In an editorial accompanying the study, Dr Thomas Ryan (Boston University Medical Center, MA) points to the recent creation of the Cardiac Care Network of Ontario, established to address the long wait times for cardiac procedures [2]. Since its creation, wait times in Ontario have decreased to three days for PCI and 12 days for CABG.

Despite these improvements, however, there are still limitations to the Canadian provincial single-payer system, such as roadblocks to creating a provincewide regionalized approach to increase PCI access for ST-segment elevation MI (STEMI). In fact, 24/7 access to PCI is performed by just three of 12 Ontario hospitals with emergency PCI facilities, as of 2007, while just 10% of patients with STEMI undergo emergency PCI.

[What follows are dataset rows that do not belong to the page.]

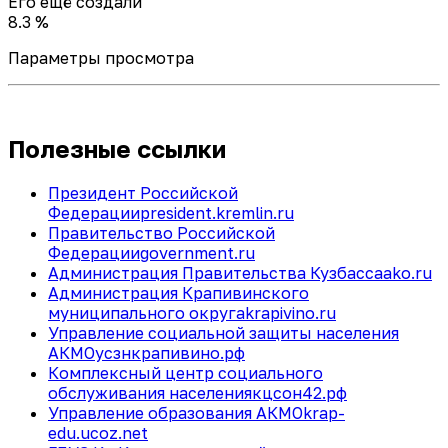
Его ещё создали
8.3 %
Параметры просмотра
Полезные ссылки
Президент Российской
Федерации
president.kremlin.ru
Правительство Российской
Федерации
government.ru
Администрация Правительства Кузбасса
ako.ru
Администрация Крапивинского
муниципального округа
krapivino.ru
Управление социальной защиты населения
АКМО
усзнкрапивино.рф
Комплексный центр социального
обслуживания населения
кцсон42.рф
Управление образования АКМО
krap-
edu.ucoz.net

Regardless, Ryan notes that the rising cost of healthcare is unsustainable, leading some experts to caution the result would be a "financial Armageddon" [3]. In the US, healthcare accounts for 16% of the gross domestic product, and the country continues to run larger and larger annual deficits and have higher debt burdens.

"It is imperative that we members of the cardiovascular community provide workable solutions to improve quality and reduce the cost of healthcare, because if we fail it will bankrupt us," writes Ryan.